* [WRITTEN TASK]:
Extract every line below that contains the word "Incheon", and copy each one in full.

* [PROVIDED ENTRIES]:
* * * * * * *

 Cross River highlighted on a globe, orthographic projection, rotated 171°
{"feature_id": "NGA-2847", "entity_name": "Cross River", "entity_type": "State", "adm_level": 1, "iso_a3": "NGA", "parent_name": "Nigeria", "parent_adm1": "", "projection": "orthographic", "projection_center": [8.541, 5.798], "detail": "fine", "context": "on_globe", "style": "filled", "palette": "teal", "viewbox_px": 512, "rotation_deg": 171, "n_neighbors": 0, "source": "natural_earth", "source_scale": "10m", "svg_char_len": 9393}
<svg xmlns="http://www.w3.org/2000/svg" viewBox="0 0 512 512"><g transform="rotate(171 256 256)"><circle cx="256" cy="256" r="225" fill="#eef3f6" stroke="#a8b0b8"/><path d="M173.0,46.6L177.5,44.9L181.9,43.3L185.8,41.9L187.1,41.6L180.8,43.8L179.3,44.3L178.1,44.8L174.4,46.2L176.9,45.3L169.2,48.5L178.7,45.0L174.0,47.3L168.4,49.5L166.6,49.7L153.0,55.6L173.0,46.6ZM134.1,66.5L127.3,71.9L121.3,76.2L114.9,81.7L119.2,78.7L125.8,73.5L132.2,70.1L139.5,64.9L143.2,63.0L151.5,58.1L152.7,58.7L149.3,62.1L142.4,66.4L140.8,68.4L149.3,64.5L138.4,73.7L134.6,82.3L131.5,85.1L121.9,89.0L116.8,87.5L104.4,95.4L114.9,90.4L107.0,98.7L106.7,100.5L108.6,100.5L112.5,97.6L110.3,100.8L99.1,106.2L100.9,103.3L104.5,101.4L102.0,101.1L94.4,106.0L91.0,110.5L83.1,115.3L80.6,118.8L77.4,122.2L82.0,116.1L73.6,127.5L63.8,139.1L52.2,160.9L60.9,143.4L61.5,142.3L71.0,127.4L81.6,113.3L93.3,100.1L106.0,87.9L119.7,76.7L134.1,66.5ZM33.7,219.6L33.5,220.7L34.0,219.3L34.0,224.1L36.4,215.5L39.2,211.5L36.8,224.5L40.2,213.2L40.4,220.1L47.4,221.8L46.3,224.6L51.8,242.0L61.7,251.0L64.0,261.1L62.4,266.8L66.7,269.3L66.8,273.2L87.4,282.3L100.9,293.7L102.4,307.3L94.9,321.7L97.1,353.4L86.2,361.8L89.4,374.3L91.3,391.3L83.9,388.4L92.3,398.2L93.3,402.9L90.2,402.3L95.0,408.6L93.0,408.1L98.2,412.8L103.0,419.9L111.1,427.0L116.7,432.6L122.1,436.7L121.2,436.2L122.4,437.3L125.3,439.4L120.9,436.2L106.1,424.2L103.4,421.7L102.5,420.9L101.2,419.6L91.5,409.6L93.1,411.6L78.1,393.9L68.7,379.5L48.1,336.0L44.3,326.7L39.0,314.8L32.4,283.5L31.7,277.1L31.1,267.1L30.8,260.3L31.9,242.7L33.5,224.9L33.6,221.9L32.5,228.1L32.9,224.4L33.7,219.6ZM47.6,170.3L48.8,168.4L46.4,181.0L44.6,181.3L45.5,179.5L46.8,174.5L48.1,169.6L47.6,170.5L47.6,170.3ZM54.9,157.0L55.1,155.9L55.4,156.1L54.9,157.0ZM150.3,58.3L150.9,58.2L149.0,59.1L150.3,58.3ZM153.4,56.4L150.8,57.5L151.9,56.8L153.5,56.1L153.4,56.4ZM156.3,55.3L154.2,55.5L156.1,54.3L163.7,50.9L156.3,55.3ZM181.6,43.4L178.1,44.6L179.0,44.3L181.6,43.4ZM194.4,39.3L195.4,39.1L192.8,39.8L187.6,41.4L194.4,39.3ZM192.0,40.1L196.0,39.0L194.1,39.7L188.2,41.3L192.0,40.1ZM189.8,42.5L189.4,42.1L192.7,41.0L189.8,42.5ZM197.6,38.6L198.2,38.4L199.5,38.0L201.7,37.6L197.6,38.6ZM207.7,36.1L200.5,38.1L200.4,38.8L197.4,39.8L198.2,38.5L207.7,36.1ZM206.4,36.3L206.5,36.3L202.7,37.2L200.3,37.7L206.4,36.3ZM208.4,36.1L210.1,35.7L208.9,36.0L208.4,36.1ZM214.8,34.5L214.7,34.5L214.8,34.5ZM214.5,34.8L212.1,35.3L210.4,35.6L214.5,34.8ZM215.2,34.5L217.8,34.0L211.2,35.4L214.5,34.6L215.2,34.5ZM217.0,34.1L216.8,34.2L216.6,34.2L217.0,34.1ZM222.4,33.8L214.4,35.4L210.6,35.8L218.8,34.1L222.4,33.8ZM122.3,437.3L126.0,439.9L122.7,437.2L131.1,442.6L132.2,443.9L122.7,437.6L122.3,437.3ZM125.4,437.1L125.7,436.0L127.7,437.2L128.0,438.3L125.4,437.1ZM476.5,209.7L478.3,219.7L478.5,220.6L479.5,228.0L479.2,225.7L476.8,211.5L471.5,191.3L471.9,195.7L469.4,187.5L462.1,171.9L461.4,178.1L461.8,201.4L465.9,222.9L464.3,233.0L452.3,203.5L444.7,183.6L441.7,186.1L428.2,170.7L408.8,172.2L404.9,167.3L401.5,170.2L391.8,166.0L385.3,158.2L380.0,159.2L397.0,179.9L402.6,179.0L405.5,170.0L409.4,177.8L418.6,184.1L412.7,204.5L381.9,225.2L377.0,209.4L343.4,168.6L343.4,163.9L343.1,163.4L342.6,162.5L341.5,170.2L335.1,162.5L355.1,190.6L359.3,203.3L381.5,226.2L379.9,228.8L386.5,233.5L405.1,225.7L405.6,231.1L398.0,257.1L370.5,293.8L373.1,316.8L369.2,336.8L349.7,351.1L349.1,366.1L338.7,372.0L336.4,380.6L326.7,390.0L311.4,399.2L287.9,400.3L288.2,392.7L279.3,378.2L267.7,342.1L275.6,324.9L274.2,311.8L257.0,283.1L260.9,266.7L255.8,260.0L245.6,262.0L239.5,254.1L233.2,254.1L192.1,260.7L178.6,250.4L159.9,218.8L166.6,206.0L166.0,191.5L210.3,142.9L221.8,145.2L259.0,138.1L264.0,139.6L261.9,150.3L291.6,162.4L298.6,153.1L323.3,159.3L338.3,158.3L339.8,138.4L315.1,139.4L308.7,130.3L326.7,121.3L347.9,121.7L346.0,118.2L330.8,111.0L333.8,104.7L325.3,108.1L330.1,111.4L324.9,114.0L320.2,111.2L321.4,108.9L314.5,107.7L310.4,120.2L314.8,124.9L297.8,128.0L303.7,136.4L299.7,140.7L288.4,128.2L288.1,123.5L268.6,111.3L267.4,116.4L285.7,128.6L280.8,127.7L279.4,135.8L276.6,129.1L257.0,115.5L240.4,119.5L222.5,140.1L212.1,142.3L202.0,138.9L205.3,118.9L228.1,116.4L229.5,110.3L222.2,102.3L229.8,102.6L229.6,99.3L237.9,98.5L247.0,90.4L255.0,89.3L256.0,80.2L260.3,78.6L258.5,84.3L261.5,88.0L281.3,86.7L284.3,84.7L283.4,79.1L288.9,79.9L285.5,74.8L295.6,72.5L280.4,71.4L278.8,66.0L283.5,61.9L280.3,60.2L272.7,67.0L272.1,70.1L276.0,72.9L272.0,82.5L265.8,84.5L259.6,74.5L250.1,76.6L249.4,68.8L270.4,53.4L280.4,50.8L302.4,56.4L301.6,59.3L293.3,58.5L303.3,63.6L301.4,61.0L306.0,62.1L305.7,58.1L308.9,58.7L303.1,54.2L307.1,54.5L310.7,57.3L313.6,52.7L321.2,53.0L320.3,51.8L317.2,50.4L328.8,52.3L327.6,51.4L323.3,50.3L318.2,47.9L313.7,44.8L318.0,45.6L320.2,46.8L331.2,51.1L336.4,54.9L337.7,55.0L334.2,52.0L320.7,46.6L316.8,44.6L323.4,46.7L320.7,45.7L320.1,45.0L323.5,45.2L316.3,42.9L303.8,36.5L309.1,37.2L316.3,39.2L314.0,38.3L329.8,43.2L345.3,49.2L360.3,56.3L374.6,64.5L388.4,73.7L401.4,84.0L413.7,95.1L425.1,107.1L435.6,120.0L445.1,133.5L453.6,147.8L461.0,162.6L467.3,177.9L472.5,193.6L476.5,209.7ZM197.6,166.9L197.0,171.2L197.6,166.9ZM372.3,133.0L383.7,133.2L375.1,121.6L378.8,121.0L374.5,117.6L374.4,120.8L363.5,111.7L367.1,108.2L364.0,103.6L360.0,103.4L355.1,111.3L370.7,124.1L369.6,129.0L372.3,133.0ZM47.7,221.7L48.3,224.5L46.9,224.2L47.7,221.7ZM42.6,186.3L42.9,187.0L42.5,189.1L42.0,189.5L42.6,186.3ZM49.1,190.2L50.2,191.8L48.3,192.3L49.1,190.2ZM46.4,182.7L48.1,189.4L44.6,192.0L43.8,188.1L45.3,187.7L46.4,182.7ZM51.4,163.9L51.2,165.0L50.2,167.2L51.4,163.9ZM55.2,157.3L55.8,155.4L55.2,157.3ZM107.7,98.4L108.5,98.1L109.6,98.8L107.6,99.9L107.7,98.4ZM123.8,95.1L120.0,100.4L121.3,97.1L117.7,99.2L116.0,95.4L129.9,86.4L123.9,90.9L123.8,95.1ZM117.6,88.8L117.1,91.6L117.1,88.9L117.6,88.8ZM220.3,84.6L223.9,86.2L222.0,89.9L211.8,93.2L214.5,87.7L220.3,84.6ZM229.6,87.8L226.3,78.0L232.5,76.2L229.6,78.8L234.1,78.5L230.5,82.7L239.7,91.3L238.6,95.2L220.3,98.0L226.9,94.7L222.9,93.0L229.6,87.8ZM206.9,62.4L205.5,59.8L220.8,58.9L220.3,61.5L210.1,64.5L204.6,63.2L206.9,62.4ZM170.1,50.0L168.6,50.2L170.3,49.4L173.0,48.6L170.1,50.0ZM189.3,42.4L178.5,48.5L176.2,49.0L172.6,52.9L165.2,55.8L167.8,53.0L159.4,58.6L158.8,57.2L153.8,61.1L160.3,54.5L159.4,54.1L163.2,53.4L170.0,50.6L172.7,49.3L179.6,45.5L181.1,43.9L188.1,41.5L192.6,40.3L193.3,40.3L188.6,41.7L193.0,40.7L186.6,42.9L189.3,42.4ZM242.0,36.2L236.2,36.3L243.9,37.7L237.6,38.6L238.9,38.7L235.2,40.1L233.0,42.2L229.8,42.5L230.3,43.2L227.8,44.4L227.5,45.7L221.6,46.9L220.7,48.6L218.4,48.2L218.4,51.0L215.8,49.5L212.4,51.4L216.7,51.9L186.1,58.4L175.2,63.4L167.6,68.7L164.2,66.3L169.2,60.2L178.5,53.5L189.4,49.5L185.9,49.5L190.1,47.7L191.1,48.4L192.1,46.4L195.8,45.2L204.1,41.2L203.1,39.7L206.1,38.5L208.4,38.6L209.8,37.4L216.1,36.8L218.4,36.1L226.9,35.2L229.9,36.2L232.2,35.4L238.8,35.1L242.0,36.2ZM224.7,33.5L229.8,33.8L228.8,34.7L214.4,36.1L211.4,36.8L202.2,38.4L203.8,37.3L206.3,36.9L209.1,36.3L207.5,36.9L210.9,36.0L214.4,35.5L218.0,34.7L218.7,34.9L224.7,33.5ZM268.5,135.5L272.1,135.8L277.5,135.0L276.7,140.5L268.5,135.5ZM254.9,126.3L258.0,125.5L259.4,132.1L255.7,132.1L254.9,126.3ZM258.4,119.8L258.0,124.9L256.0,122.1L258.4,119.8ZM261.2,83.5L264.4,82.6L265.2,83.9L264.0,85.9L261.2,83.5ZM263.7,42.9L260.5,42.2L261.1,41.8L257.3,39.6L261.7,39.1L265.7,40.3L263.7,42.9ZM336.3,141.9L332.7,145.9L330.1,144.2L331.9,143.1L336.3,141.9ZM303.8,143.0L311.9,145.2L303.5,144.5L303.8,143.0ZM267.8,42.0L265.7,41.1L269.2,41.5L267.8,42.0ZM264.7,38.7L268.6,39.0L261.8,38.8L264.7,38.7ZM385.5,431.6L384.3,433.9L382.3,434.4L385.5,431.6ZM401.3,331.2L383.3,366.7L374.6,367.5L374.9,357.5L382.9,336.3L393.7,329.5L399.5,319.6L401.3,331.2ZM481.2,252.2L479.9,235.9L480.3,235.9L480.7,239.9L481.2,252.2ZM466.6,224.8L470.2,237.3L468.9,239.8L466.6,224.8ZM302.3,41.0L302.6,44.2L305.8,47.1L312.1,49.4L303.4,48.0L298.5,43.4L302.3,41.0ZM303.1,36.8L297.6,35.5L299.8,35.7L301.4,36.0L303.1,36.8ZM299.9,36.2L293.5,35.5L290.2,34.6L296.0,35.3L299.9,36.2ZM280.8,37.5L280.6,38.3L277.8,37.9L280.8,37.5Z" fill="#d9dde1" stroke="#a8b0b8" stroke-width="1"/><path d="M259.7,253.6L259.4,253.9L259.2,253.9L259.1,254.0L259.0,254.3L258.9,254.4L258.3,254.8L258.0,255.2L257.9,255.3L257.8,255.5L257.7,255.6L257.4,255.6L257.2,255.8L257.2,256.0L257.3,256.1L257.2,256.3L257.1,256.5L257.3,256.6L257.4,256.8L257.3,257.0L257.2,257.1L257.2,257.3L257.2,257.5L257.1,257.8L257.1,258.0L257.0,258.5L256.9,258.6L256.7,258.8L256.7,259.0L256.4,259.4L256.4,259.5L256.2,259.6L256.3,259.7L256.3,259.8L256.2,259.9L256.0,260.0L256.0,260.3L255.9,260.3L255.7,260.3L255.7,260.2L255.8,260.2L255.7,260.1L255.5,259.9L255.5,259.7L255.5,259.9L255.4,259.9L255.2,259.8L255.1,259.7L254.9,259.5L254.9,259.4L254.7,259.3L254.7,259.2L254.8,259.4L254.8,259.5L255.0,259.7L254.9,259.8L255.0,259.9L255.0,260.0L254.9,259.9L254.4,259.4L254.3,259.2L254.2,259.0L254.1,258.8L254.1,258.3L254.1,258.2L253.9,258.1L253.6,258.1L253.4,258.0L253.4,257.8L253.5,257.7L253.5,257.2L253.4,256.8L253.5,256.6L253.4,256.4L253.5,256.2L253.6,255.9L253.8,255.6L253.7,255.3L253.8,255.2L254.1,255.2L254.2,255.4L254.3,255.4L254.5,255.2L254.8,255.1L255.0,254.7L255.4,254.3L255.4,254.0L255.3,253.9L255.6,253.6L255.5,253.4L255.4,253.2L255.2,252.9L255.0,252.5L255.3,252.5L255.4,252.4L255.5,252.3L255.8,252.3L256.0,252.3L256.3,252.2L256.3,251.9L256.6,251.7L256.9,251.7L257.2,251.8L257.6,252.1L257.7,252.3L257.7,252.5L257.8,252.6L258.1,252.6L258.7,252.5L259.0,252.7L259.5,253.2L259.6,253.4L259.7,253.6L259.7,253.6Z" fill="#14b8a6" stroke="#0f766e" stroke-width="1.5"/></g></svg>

* * * * * * *

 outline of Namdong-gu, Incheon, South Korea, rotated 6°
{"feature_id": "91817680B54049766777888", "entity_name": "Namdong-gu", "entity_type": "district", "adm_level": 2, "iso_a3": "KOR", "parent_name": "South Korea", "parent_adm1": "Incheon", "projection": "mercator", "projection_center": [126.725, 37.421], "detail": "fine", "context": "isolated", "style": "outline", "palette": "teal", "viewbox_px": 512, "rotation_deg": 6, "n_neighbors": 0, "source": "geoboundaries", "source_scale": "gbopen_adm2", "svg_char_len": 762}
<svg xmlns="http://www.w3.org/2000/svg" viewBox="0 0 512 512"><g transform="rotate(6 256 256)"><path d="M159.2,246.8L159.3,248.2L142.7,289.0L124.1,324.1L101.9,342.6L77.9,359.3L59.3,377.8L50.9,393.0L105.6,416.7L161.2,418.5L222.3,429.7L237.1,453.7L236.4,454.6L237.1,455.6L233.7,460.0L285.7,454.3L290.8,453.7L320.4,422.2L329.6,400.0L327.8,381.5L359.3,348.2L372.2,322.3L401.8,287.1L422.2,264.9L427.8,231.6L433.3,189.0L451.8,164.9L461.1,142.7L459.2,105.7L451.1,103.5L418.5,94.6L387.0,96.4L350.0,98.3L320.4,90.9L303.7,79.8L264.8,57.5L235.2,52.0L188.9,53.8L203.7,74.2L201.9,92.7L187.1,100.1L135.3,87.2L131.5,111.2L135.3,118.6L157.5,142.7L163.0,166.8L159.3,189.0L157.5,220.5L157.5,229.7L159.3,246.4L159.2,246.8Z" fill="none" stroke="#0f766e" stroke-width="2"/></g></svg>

* * * * * * *

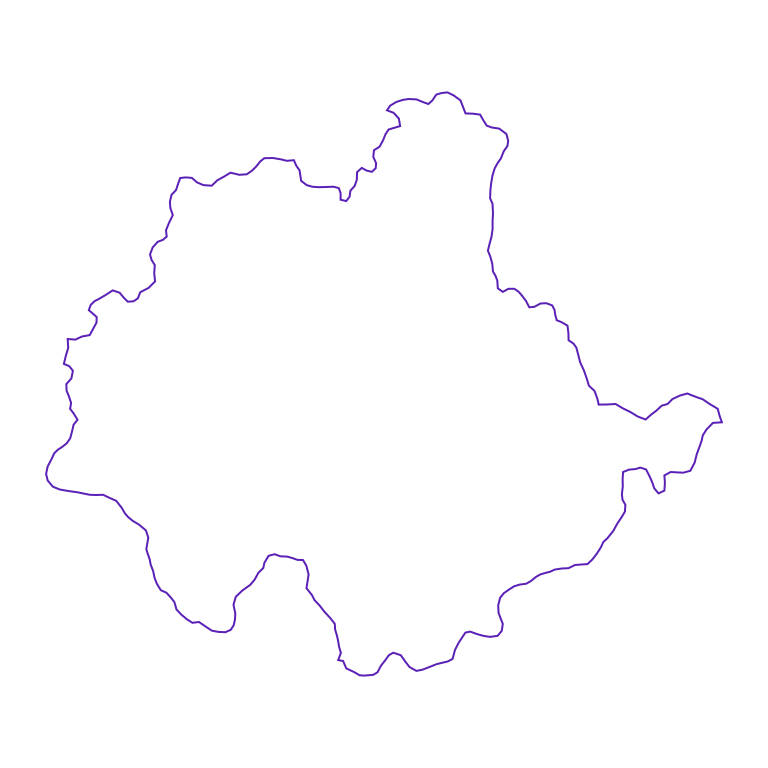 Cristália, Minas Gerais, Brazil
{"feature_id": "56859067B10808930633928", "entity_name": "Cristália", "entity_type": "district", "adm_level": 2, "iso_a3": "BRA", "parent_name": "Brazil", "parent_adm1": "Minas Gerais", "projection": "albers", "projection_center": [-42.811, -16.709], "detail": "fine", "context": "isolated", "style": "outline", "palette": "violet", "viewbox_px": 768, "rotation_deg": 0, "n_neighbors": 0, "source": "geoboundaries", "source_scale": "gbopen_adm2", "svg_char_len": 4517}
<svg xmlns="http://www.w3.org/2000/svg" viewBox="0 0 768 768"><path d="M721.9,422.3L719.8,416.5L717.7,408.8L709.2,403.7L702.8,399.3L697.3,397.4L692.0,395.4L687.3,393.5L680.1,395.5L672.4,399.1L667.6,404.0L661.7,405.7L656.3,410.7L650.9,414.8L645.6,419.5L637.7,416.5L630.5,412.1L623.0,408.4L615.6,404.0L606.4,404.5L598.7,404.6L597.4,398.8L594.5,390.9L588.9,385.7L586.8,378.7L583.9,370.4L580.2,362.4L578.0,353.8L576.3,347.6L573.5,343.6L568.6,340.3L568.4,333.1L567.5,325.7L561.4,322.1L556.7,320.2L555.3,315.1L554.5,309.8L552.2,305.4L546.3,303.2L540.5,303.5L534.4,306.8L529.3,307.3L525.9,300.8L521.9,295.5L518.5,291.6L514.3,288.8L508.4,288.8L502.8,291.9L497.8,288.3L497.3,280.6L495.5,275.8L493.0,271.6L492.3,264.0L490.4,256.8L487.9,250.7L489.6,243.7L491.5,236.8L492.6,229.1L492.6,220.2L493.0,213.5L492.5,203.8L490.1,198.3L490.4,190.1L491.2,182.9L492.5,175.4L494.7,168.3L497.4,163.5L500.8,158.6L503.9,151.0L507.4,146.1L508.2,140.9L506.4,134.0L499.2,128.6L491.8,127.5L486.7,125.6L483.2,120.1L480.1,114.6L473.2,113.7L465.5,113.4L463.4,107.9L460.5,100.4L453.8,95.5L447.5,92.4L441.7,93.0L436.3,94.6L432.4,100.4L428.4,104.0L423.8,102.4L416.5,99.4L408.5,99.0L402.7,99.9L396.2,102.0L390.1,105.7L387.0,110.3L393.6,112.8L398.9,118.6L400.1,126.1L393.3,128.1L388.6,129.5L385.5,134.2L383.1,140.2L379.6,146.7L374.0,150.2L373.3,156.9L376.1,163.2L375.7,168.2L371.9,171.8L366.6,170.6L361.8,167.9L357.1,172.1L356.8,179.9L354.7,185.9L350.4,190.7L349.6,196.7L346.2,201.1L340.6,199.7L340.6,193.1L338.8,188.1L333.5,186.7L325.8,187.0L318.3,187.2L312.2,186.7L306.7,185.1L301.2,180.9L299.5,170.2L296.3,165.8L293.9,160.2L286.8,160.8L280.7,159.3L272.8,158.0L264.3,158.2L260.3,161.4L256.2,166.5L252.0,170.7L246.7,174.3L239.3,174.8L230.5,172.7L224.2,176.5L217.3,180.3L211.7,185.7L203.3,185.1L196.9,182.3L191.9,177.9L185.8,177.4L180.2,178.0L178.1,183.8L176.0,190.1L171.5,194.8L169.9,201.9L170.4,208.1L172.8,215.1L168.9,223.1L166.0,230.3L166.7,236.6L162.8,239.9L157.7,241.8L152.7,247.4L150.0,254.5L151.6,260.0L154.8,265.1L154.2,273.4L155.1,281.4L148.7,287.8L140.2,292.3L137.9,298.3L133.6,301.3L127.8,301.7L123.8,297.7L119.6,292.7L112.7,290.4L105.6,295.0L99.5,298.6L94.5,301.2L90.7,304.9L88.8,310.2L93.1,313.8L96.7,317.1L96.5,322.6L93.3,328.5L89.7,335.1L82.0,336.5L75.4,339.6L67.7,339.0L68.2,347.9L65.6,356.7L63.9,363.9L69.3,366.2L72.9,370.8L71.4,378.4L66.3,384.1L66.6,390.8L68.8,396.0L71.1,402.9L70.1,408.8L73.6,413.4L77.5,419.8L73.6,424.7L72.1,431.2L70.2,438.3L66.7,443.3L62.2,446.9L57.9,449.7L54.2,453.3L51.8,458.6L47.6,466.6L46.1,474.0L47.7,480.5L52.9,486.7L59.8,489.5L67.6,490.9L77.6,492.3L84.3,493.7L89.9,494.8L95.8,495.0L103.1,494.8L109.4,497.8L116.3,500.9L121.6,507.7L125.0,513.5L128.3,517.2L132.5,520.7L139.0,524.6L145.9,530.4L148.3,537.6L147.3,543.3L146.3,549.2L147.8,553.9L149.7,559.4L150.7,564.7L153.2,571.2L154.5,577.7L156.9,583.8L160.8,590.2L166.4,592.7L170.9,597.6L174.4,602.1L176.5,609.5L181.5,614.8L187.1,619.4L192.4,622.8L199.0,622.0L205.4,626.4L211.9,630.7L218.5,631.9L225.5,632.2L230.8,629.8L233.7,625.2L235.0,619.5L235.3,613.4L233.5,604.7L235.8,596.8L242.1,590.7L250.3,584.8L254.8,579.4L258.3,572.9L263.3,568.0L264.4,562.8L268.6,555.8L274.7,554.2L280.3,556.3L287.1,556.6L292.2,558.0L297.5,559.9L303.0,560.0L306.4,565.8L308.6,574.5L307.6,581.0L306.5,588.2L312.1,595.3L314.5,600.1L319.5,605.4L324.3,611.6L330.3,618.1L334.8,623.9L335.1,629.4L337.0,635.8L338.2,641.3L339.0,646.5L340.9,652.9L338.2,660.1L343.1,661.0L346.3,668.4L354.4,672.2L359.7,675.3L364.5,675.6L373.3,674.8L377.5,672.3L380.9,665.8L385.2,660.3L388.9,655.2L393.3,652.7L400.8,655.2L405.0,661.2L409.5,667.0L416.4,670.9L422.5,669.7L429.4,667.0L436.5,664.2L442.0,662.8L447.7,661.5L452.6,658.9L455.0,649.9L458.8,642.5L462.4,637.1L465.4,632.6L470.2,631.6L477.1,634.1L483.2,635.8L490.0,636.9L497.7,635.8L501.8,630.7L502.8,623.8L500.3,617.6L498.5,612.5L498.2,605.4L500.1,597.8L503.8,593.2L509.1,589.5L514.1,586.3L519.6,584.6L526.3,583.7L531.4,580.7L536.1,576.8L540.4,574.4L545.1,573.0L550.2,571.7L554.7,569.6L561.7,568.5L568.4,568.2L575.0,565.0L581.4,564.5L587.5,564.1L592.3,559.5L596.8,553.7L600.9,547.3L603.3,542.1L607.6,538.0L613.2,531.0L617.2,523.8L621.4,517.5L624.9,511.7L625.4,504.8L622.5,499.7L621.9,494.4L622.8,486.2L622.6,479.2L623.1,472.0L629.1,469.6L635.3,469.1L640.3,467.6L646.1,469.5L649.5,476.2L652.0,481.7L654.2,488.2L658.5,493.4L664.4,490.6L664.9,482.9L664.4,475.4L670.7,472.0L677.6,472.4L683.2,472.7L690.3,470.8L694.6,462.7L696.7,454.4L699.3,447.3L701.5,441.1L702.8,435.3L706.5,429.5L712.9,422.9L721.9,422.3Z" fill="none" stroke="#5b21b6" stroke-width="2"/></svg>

* * * * * * *

* [TASK SOLUTION]:
 outline of Namdong-gu, Incheon, South Korea, rotated 6°
{"feature_id": "91817680B54049766777888", "entity_name": "Namdong-gu", "entity_type": "district", "adm_level": 2, "iso_a3": "KOR", "parent_name": "South Korea", "parent_adm1": "Incheon", "projection": "mercator", "projection_center": [126.725, 37.421], "detail": "fine", "context": "isolated", "style": "outline", "palette": "teal", "viewbox_px": 512, "rotation_deg": 6, "n_neighbors": 0, "source": "geoboundaries", "source_scale": "gbopen_adm2", "svg_char_len": 762}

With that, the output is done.